═════ Data to use
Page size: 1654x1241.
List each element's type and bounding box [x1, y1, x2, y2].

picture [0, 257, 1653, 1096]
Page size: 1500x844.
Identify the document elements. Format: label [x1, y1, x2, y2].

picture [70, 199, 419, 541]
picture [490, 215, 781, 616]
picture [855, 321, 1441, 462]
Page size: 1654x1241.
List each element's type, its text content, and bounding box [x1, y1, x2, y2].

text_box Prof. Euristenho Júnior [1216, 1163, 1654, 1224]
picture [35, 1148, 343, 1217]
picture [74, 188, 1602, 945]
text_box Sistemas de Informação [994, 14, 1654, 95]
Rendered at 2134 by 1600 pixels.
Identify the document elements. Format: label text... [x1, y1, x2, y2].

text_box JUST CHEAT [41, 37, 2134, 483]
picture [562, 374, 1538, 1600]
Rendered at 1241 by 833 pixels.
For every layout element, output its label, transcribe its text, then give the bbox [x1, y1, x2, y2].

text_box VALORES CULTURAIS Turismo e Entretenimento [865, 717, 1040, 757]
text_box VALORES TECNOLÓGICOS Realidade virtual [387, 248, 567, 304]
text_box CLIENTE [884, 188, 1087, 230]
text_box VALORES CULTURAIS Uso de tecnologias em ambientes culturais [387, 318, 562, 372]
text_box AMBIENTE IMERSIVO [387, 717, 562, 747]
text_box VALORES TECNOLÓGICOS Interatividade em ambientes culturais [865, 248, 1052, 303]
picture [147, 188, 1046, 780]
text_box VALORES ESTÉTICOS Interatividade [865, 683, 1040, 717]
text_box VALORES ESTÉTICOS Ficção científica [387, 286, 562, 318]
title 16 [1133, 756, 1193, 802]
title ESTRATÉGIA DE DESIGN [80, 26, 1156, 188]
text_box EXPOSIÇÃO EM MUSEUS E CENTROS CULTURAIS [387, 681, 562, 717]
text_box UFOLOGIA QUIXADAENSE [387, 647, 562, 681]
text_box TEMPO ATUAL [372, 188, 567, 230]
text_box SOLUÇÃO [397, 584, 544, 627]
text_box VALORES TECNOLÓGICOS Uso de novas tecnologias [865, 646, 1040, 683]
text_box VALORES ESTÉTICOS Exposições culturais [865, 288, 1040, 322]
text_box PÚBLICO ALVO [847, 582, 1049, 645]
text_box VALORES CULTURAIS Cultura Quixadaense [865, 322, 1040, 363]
══════════
■ To do
Copy everything from the beginning of the items down to and including the line that contains "picture [562, 374, 1538, 1600]", reproducing each line without alteration.

■ Written solution
Page size: 1654x1241.
List each element's type and bounding box [x1, y1, x2, y2].

picture [0, 257, 1653, 1096]
Page size: 1500x844.
Identify the document elements. Format: label [x1, y1, x2, y2].

picture [70, 199, 419, 541]
picture [490, 215, 781, 616]
picture [855, 321, 1441, 462]
Page size: 1654x1241.
List each element's type, its text content, and bounding box [x1, y1, x2, y2].

text_box Prof. Euristenho Júnior [1216, 1163, 1654, 1224]
picture [35, 1148, 343, 1217]
picture [74, 188, 1602, 945]
text_box Sistemas de Informação [994, 14, 1654, 95]
Rendered at 2134 by 1600 pixels.
Identify the document elements. Format: label text... [x1, y1, x2, y2].

text_box JUST CHEAT [41, 37, 2134, 483]
picture [562, 374, 1538, 1600]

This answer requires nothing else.